Bayard, 2011, 127 p., 16 euros.
 
« Faire germer de la profondeur dans les êtres, […] les aider à se construire un espace interne et singulier qui en fasse, autant qu’il est possible, des personnes plus justes et plus spiri­tuelles », telle est aussi l’exigeante tâche qui incombe aux professeurs. Évelyne Martini, professeur de lettres et ins­pecteur d’académie à Paris, spécialiste de l’enseignement du fait religieux, propose dans cet ouvrage une réflexion qui intéressera au-delà du cercle de ceux que l’enseignement concerne, car il s’agit bien ici des enjeux de l’éducation et de la transmission : quelles personnes souhaite-t-on former ? À la lumière de sa propre expérience et de ce qu’elle observe aujourd’hui dans les classes, l’auteur s’interroge sur les conditions de possibilité pour les jeunes de se construire cet espace intérieur. Sans polémique mais avec vigueur, elle montre la difficulté de la tâche aujourd’hui. Car plus encore que l’absence de motivation ou de concen­tration, c’est la culture contemporaine – où matérialisme, hyperviolence et hypersexualité se sont banalisés – qui oppose à l’effort et à l’élévation morale – requis par le projet éducatif – des modèles qui encouragent les pulsions et « parasitent l’imaginaire ». S’il est vrai que, par la médiation des textes, la littérature « embléma­tise l’expérience humaine », elle pose aussi la nécessaire question du sens de l’existence.
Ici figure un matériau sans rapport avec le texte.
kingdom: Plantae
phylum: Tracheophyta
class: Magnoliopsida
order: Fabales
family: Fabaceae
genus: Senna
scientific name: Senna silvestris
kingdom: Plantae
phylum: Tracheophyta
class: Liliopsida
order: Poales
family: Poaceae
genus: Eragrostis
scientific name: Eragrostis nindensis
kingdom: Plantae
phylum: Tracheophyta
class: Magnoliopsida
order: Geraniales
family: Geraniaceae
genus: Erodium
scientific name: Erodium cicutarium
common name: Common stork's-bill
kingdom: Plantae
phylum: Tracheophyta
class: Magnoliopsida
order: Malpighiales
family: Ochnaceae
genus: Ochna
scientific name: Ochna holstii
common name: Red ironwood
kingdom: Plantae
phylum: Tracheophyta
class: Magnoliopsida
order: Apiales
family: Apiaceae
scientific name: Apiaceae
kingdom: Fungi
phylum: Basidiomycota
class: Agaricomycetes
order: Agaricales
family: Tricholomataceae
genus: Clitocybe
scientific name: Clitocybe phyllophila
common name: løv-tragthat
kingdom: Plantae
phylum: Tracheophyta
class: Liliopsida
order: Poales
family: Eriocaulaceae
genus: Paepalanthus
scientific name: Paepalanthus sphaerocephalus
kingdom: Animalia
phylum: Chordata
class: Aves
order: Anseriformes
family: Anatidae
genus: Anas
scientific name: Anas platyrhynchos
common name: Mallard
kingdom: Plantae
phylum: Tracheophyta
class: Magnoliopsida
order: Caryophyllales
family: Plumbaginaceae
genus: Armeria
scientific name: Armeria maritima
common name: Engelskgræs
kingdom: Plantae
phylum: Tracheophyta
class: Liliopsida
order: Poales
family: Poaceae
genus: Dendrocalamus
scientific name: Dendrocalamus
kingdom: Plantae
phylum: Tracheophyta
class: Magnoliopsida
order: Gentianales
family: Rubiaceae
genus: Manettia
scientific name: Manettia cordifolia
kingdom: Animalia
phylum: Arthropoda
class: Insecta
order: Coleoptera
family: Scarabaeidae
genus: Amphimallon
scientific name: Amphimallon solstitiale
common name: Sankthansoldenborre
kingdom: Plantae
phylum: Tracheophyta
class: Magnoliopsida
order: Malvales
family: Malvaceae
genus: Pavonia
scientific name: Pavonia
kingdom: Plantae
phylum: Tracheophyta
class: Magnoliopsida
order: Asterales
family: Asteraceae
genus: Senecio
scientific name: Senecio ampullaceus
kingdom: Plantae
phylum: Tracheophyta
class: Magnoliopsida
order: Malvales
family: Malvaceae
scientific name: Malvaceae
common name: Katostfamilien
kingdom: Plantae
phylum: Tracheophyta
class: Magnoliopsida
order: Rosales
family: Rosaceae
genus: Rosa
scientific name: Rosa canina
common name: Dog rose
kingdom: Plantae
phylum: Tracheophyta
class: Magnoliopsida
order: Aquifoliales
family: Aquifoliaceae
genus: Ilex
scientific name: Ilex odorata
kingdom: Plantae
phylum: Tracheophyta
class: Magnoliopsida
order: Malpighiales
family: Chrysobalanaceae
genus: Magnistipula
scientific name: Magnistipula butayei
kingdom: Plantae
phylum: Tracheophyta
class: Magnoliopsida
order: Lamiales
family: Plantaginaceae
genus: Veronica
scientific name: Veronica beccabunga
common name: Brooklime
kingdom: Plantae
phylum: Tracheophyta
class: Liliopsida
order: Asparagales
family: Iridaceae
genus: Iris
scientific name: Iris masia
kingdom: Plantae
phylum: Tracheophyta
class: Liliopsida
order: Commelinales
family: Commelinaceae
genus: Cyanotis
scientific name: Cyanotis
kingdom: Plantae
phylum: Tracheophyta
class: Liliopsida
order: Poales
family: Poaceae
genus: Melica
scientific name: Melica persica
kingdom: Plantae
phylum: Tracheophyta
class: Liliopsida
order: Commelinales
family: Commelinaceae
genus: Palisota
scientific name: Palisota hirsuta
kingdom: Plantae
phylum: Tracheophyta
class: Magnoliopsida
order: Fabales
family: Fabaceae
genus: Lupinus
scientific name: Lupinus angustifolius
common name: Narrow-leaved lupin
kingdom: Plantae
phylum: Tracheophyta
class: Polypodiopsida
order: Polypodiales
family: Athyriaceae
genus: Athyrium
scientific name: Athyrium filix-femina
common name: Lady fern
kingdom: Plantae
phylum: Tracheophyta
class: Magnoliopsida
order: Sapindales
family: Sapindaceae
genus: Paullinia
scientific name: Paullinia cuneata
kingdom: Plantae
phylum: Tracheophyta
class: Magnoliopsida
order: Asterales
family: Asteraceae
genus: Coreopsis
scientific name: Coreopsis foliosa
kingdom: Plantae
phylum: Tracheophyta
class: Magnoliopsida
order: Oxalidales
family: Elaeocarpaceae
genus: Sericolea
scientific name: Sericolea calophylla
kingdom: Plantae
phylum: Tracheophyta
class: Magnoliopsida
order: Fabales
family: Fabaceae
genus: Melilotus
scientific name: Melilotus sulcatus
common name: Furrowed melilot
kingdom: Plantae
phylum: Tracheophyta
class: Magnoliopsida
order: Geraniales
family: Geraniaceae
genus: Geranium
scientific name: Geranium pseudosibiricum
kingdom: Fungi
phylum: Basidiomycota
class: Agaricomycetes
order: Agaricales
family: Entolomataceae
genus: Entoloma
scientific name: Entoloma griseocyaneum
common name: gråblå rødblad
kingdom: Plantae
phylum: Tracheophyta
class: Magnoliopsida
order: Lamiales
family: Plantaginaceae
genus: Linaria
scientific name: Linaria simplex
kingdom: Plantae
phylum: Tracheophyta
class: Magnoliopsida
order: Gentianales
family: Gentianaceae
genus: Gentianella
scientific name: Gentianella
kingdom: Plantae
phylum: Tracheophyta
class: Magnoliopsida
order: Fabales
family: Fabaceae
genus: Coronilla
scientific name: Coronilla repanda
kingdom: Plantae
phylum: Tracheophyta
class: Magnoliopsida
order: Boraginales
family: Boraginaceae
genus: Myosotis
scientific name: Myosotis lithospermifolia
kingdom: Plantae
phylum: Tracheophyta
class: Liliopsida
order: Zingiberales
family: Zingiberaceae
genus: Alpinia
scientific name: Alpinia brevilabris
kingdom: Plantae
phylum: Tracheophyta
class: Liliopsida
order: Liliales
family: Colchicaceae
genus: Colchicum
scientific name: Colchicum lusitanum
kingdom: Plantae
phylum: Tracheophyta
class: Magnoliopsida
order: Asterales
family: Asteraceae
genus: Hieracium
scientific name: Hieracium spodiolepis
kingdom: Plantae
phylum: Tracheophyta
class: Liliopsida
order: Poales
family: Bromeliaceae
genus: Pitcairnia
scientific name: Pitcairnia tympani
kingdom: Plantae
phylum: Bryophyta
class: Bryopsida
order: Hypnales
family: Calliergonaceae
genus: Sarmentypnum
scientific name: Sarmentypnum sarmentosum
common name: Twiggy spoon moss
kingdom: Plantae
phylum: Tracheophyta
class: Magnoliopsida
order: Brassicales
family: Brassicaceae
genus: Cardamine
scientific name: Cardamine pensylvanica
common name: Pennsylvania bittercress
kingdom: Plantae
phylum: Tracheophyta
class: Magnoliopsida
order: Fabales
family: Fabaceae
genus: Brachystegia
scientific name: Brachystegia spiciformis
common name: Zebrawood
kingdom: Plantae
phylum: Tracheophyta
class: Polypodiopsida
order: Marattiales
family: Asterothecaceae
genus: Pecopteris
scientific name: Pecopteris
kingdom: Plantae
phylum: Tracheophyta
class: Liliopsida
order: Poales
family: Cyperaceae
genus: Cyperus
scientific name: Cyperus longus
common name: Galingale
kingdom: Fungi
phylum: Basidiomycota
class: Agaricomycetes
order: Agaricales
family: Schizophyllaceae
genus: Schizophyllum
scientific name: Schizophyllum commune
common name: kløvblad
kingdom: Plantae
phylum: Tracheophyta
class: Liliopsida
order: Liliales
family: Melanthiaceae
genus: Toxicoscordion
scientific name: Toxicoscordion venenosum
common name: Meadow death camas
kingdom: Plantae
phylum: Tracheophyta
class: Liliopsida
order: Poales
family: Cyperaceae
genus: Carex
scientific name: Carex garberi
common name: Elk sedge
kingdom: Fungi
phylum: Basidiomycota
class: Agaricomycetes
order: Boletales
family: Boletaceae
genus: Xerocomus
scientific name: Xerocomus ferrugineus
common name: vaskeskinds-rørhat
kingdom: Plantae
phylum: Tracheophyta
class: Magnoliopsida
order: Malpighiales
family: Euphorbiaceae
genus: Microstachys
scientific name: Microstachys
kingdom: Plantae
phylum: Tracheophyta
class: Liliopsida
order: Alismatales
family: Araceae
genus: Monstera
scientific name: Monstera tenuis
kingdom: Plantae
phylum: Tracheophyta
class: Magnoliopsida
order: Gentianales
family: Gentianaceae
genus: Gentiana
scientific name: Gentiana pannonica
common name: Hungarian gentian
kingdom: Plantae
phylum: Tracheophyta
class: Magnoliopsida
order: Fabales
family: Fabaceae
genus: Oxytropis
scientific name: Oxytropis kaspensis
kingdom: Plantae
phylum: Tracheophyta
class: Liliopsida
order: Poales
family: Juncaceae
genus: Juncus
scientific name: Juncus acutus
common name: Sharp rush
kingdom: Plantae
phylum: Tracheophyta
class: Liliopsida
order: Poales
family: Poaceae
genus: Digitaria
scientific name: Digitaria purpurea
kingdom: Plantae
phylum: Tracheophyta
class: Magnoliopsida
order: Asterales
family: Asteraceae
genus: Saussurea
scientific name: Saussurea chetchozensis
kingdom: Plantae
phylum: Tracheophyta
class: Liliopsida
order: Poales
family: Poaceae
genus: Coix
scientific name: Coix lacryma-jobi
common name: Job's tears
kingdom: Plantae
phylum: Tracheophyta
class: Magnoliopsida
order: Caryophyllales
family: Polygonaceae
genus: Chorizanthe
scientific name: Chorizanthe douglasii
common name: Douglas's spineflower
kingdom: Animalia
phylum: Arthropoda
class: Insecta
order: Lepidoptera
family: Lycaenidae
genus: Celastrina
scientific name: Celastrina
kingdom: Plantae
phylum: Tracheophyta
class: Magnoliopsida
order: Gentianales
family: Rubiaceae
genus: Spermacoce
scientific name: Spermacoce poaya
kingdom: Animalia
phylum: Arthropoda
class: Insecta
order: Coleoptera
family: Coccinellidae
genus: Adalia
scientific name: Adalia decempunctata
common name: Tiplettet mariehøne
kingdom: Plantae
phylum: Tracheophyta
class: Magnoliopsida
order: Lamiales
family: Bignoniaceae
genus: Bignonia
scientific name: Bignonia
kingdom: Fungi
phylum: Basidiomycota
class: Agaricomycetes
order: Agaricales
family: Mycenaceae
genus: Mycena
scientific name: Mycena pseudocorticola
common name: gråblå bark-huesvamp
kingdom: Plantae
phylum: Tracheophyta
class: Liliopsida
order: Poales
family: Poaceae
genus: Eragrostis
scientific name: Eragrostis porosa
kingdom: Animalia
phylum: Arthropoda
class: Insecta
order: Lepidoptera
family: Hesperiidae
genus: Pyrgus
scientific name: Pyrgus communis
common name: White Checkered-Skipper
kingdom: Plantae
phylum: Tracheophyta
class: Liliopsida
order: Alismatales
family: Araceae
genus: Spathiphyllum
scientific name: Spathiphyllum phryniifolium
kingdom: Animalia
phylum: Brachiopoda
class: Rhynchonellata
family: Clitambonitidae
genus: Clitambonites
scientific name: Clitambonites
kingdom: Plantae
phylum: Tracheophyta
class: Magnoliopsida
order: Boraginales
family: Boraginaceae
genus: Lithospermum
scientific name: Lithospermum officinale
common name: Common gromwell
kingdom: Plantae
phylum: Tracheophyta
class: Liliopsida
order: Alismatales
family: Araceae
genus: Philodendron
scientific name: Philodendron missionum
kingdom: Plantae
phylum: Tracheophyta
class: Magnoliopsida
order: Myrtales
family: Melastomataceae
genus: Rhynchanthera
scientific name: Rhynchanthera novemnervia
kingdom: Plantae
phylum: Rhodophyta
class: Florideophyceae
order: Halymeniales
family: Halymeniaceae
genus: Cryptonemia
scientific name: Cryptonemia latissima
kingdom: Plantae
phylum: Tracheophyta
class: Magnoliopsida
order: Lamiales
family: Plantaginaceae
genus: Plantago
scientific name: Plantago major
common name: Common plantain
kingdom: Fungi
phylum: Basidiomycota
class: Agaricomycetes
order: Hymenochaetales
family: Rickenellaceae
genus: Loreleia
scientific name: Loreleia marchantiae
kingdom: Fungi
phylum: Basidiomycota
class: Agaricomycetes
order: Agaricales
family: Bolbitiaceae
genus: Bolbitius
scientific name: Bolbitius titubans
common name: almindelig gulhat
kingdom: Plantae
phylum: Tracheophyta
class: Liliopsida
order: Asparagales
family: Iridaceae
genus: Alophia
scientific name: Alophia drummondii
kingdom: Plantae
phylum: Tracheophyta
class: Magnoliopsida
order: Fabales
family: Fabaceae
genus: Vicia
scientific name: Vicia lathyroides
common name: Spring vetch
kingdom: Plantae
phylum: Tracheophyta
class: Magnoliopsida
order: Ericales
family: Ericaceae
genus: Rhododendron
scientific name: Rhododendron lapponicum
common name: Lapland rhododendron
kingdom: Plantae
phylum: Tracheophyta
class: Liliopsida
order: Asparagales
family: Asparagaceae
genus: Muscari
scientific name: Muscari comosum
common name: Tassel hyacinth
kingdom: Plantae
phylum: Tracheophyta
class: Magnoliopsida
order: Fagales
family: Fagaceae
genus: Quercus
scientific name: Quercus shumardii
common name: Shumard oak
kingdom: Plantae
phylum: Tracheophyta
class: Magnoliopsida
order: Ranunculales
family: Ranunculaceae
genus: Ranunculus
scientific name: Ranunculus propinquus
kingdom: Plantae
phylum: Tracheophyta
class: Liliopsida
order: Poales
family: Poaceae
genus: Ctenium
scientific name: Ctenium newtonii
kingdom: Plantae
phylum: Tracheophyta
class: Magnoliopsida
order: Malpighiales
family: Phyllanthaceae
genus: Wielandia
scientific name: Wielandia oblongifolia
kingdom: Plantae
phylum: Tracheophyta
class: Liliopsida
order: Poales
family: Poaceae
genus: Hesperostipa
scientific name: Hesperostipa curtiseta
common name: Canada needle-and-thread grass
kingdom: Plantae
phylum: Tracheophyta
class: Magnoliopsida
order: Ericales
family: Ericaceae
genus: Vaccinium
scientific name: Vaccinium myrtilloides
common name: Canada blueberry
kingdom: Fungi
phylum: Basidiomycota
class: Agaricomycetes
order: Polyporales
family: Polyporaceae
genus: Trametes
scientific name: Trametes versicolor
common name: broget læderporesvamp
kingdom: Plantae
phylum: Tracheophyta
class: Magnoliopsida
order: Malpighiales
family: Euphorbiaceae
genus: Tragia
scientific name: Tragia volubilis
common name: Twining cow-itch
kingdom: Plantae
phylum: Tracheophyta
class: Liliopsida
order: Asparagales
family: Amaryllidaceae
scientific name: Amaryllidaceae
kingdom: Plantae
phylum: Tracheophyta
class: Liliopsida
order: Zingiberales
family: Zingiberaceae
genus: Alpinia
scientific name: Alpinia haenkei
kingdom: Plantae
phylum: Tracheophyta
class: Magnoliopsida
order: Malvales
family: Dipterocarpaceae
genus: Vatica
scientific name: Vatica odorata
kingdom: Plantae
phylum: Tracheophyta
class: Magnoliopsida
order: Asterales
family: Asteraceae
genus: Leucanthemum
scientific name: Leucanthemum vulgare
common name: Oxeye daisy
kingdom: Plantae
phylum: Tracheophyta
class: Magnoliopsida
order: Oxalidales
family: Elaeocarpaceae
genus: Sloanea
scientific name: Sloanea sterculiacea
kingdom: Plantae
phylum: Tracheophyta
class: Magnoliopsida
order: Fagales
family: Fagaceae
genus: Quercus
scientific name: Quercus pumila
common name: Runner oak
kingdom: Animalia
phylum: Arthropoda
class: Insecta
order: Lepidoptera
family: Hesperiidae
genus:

L’auteur n’élude pas les difficultés de l’institution elle-même et les risques de « dérives technicistes » dans sa discipline, lorsque l’analyse du texte l’emporte sur l’émergence du sens. Mais elle rappelle avec netteté, alors que tout concourt à la fragmen­tation de leur formation et à leur dis­persion intérieure, l’enjeu fondamental de l’éducation de jeunes dont il importe d’aider à construire l’intériorité.